Husband has been able to provide for himself, however. The former marital home was sold for $192,500 on November 5, 1990. Husband sold the marital home to satisfy his creditors. Although Husband had continued to pay monthly expenses for the residence until then, he failed to pay Wife court-ordered alimony.

Husband has been living in the residential condominium of his now deceased mother. The condominium was quitclaim deeded to the parties’ two children as joint tenants, reserving a life estate for Husband. Husband also has a pension fund through Eastern which has been in effect for twenty-three years and which was not disposed of by the final judgment.

Wife has worked full-time only because Husband has willfully neglected to pay his alimony. Wife makes tri-yearly visits for follow-up care for Hodgkin’s Disease. She has had four surgeries for continuing foot deformities caused by Charcot-Marie-Tooth Disease, also known as Perineal Muscular Atrophy and Hereditary Motor and Sensory Neuropathy. During the past year, Wife needed four additional podiatric surgeries.

Husband took on an additional financial obligation when he was married in New Jersey on January 19, 1991, and, thus, worsened his financial situation.

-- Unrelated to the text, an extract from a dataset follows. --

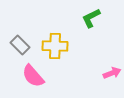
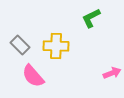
yellow cross: moved 1 px right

It is clear that Husband has suffered a substantial change in circumstances which would normally mandate an adjustment in his monetary obligations due Wife. See Reep v. Reep, 565 So.2d 814 (Fla. 3d DCA 1990). However, it is also clear that the trial judge was concerned about Husband’s lack of any appreciable effort to satisfy any of his obligations even when he had at least some ability to do so. Husband’s conduct has been far less than exemplary in that regard and Wife’s medical problems and her needs continue unabated. Because of her precarious financial circumstances due to Husband’s refusal to attempt to comply with the previous support orders of the court, Wife has found it necessary to represent herself in this appeal and before the trial court. While the trial judge did not verbalize the doctrine of “clean hands” in his disposition of Husband’s petition to modify, it is clear to us that he was in fact applying that doctrine in denying Husband the relief he sought. Under the circumstances of this case, we cannot say that denial was an abuse of discretion. Williamson v. Williamson, 367 So.2d 1016, 1019 (Fla.1979); DePoorter v. DePoorter, 509 So.2d 1141, 1145 (Fla. 1st DCA 1987).

Affirmed without prejudice to Husband’s right to seek further relief when he has satisfied the “clean hands” problem.

RYDER, A.C.J., and FRANK, J., concur.